Altri non si salvano. Marco Moise Mustacchi, falegname anch’egli di origini corfiote, muore a Dachau nel ’45, poco dopo la Liberazione: circostanza che in seguito permette al figlio Sabatino di riportarne i resti nel cimitero israelitico di Trieste. Saul, Ljuba e Gina Dubinsky sono originari della Russia ucraina, giunti in città in fuga dai pogrom zaristi. Saul diventa custode della scuola Vivante e della sinagoga, che all’epoca esiste ancora in via del Monte. Tutti morti, chi ad Auschwitz, chi in luogo ignoto. Gino Parin è un artista apprezzato, finché nel ’40 il curatorio del Museo Revoltella confina le sue opere in una sala chiusa al pubblico. Viene a mancare a Bergen-Belsen nel ’44. Gisella Haffner, Enrico Löwy, Guido, Carlo e Bice Maestro: per loro luogo e data sono gli stessi, e cioè Auschwitz, 1944. Anche Diamantina Barnestein e Lazzaro Belleli finiscono i propri giorni ad Auschwitz, ma non si sa in che anno.

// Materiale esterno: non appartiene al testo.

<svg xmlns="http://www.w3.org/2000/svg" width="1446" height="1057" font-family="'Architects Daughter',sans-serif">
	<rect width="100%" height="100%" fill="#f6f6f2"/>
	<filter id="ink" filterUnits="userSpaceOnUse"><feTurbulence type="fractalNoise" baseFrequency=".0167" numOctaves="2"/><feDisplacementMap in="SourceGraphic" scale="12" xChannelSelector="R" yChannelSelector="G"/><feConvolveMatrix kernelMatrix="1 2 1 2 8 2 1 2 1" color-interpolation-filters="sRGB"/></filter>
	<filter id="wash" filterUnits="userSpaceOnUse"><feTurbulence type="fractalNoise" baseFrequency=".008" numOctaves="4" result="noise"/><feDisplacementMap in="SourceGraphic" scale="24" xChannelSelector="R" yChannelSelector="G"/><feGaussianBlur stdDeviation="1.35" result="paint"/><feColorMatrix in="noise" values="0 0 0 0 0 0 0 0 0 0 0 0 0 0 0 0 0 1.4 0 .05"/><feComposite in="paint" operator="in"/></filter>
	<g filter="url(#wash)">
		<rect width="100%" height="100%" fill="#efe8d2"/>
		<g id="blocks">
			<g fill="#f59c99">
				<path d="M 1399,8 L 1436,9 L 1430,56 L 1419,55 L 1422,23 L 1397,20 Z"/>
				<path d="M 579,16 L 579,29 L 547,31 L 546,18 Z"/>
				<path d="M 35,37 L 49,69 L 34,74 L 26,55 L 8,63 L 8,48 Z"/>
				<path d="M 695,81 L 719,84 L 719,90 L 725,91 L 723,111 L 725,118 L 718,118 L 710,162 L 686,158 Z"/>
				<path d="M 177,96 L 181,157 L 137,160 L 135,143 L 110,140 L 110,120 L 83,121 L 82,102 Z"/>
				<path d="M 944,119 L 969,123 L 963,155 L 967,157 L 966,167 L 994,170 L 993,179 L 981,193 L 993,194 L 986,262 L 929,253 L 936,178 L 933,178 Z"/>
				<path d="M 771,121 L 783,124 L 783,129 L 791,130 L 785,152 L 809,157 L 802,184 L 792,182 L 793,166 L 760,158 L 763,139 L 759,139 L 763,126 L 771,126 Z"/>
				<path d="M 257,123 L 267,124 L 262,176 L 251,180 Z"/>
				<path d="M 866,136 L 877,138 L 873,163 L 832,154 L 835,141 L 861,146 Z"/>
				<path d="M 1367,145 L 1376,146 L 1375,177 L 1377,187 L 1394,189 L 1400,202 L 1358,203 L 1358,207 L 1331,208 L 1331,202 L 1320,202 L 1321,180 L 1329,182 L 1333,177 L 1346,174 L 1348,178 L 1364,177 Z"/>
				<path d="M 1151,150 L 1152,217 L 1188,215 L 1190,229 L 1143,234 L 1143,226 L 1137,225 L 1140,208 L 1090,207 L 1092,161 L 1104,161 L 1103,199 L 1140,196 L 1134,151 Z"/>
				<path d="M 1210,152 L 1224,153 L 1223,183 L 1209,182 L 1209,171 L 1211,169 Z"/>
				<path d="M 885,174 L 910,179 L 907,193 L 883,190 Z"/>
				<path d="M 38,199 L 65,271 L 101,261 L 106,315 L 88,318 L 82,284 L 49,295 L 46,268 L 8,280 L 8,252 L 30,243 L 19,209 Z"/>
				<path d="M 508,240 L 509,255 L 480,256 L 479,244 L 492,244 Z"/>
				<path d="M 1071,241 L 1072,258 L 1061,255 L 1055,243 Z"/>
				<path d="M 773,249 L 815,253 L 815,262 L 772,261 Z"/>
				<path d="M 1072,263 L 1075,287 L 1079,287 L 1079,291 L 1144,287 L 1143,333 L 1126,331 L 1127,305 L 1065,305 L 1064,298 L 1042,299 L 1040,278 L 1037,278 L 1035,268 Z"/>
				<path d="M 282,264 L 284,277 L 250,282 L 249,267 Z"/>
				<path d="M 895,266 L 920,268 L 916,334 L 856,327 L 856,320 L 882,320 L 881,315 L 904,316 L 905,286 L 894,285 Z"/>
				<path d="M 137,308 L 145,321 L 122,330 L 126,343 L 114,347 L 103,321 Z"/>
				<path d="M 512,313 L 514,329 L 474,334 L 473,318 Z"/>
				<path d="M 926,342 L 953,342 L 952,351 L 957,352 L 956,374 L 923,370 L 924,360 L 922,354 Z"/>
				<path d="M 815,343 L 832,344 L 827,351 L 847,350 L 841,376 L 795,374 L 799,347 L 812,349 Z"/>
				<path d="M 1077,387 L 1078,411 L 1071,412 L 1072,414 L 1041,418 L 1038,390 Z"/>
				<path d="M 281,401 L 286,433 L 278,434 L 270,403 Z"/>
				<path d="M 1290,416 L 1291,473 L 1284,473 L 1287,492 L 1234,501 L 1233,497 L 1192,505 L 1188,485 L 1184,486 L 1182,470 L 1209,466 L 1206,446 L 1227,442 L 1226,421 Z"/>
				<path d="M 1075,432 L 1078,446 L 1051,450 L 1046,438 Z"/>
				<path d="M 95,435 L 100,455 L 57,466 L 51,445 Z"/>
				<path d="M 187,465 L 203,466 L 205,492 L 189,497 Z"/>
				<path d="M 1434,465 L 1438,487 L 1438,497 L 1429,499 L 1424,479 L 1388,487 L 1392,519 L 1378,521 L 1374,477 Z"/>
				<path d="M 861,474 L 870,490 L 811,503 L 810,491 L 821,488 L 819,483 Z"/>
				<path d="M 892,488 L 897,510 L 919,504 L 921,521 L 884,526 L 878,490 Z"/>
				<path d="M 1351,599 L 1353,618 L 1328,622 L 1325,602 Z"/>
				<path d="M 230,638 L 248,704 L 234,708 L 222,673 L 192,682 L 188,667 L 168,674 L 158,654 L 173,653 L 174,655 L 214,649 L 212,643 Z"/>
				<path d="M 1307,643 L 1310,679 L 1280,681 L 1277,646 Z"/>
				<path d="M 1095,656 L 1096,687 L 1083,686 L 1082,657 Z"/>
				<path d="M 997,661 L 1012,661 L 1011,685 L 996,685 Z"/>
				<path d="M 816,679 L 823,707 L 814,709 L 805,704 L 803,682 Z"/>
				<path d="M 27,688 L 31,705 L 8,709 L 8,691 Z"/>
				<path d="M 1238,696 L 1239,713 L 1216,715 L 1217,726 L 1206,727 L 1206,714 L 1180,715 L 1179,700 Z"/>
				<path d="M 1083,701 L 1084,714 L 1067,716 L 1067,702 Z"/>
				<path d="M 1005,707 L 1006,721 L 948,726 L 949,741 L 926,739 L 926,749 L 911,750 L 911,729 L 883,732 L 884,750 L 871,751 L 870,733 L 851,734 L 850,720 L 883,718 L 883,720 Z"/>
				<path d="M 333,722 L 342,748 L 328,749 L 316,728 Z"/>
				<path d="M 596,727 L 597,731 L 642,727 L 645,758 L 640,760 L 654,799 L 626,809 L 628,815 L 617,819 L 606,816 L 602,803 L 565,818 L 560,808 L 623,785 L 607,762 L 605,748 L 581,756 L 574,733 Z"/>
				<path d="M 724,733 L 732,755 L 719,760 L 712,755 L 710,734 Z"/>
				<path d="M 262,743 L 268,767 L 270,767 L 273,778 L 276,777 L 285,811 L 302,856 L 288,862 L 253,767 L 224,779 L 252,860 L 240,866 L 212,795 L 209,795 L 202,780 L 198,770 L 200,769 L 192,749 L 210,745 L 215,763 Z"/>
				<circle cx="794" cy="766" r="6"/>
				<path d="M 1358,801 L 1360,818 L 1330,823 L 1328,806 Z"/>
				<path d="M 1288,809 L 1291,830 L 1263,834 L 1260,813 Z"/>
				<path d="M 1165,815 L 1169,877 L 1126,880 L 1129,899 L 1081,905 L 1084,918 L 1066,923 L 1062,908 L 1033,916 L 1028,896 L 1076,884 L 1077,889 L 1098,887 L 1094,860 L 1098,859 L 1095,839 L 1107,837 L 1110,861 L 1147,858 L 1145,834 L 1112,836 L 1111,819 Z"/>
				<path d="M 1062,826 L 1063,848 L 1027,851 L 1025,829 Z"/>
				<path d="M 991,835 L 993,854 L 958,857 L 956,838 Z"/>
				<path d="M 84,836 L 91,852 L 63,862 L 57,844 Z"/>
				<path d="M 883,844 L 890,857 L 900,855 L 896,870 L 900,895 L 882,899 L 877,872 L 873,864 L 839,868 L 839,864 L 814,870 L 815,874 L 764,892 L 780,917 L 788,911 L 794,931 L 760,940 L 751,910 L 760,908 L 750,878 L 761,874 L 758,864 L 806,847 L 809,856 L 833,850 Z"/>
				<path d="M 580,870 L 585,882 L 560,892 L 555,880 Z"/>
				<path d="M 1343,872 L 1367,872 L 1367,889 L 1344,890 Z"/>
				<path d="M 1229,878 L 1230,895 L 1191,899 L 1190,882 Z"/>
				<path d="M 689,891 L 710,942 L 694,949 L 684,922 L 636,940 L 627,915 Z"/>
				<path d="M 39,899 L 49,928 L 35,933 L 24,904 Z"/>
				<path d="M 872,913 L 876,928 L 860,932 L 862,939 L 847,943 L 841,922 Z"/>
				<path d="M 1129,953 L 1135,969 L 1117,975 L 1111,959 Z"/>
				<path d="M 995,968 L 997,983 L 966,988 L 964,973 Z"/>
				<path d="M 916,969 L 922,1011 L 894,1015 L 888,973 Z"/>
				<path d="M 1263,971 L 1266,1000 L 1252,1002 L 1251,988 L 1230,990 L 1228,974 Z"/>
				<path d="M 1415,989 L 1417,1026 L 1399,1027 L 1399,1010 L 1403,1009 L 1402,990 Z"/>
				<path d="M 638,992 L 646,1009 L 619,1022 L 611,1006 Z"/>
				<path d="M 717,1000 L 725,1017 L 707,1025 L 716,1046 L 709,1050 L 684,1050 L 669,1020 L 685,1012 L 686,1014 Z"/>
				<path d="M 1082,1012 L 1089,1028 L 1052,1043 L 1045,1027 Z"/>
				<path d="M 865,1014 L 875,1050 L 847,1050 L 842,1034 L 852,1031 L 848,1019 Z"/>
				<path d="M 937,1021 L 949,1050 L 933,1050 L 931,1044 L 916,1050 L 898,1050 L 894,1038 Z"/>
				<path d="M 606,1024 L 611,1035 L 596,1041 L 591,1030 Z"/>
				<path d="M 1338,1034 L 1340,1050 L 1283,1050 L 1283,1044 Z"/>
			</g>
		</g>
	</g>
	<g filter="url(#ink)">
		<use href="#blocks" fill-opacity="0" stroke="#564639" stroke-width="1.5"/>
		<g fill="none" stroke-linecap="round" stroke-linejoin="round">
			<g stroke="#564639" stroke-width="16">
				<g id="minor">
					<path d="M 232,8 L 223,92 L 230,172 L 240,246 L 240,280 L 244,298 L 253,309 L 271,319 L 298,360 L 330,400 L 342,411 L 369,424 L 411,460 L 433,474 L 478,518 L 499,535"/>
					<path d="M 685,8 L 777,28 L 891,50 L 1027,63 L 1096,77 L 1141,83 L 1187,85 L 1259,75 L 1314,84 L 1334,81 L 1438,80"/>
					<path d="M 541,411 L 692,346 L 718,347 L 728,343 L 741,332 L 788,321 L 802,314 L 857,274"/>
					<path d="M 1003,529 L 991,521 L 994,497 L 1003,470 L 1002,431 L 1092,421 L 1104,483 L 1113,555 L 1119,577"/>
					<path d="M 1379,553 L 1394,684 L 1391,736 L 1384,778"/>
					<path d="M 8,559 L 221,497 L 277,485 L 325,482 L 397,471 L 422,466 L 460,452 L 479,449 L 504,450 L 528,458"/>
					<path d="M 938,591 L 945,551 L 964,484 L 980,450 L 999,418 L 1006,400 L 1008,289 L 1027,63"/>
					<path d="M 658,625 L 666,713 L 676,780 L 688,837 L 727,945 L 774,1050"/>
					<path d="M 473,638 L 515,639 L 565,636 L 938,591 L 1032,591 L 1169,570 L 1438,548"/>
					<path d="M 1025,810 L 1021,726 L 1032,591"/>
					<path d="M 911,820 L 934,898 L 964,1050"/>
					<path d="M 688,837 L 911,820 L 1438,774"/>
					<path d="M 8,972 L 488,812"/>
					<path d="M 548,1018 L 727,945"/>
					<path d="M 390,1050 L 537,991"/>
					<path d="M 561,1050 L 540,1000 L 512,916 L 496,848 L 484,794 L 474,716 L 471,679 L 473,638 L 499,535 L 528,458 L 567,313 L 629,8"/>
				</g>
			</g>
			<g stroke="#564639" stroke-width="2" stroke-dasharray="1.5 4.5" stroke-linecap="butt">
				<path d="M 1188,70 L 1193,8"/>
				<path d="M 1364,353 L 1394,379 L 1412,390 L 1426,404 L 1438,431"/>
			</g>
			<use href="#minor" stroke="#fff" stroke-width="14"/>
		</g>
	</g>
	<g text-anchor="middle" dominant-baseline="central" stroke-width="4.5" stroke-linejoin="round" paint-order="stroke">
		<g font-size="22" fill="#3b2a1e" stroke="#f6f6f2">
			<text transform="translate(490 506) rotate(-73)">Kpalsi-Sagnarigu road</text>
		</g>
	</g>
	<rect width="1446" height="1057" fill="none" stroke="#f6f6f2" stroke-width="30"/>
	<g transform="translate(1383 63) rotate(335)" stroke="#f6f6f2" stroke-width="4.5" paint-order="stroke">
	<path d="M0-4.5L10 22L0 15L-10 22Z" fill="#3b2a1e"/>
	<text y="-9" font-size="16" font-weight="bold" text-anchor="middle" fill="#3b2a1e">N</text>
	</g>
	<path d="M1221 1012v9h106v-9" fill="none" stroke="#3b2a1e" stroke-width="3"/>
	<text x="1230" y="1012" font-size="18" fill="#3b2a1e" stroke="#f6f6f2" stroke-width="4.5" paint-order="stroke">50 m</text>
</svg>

In memoria delle tredici persone appena nominate martedì saranno installate altrettante Pietre d’inciampo. Saranno presenti l’artista tedesco Gunter Demnig, loro ideatore, e i rappresentanti del Comune. L’appuntamento è alle 10 del 29 gennaio, davanti all’Arco di Riccardo: la cerimonia proseguirà in maniera itinerante fino al pomeriggio inoltrato. Si farà tappa in via del Monte, via Torrebianca, via Filzi, via del Toro, via Palladio, via Petrarca e via Petronio. Tutti luoghi dove le vittime abitano e vivono, prima della Shoah. Prima della guerra, infatti, gli ebrei a Trieste sono 5 mila. Di questi, i più migrano. Un centinaio trova invece la morte in Risiera, dove perdono la vita in tutto circa 5 mila persone: perlopiù oppositori politici e partigiani, italiani, sloveni e croati. Per gli ebrei triestini, infatti, la Risiera rappresenta una tappa, verso Auschwitz e Dachau: sono deportati in più di 700. Tornano in 19. Oggi la Comunità ebraica di Trieste conta quasi 600 iscritti.